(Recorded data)
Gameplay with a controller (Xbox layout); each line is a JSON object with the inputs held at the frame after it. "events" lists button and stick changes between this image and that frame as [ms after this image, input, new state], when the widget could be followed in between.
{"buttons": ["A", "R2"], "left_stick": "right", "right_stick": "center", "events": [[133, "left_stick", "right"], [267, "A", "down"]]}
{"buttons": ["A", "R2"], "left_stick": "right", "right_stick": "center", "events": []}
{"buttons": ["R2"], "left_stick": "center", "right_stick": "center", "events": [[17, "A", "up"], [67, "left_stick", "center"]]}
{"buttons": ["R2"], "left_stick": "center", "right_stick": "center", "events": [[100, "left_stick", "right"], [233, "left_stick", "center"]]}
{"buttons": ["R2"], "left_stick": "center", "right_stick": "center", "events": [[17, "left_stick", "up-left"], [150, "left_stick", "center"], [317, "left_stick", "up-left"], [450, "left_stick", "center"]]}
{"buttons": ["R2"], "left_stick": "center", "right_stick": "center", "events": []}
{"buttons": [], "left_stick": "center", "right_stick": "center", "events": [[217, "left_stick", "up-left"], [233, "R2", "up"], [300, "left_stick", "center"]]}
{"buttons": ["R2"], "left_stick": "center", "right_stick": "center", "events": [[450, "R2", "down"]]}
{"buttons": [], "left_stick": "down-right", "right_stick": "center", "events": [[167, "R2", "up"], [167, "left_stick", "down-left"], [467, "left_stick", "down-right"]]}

Work order:
Filter the entries down to the lines holding the string "buttons". Copy each of those lines.

Exercise solution:
{"buttons": ["A", "R2"], "left_stick": "right", "right_stick": "center", "events": [[133, "left_stick", "right"], [267, "A", "down"]]}
{"buttons": ["A", "R2"], "left_stick": "right", "right_stick": "center", "events": []}
{"buttons": ["R2"], "left_stick": "center", "right_stick": "center", "events": [[17, "A", "up"], [67, "left_stick", "center"]]}
{"buttons": ["R2"], "left_stick": "center", "right_stick": "center", "events": [[100, "left_stick", "right"], [233, "left_stick", "center"]]}
{"buttons": ["R2"], "left_stick": "center", "right_stick": "center", "events": [[17, "left_stick", "up-left"], [150, "left_stick", "center"], [317, "left_stick", "up-left"], [450, "left_stick", "center"]]}
{"buttons": ["R2"], "left_stick": "center", "right_stick": "center", "events": []}
{"buttons": [], "left_stick": "center", "right_stick": "center", "events": [[217, "left_stick", "up-left"], [233, "R2", "up"], [300, "left_stick", "center"]]}
{"buttons": ["R2"], "left_stick": "center", "right_stick": "center", "events": [[450, "R2", "down"]]}
{"buttons": [], "left_stick": "down-right", "right_stick": "center", "events": [[167, "R2", "up"], [167, "left_stick", "down-left"], [467, "left_stick", "down-right"]]}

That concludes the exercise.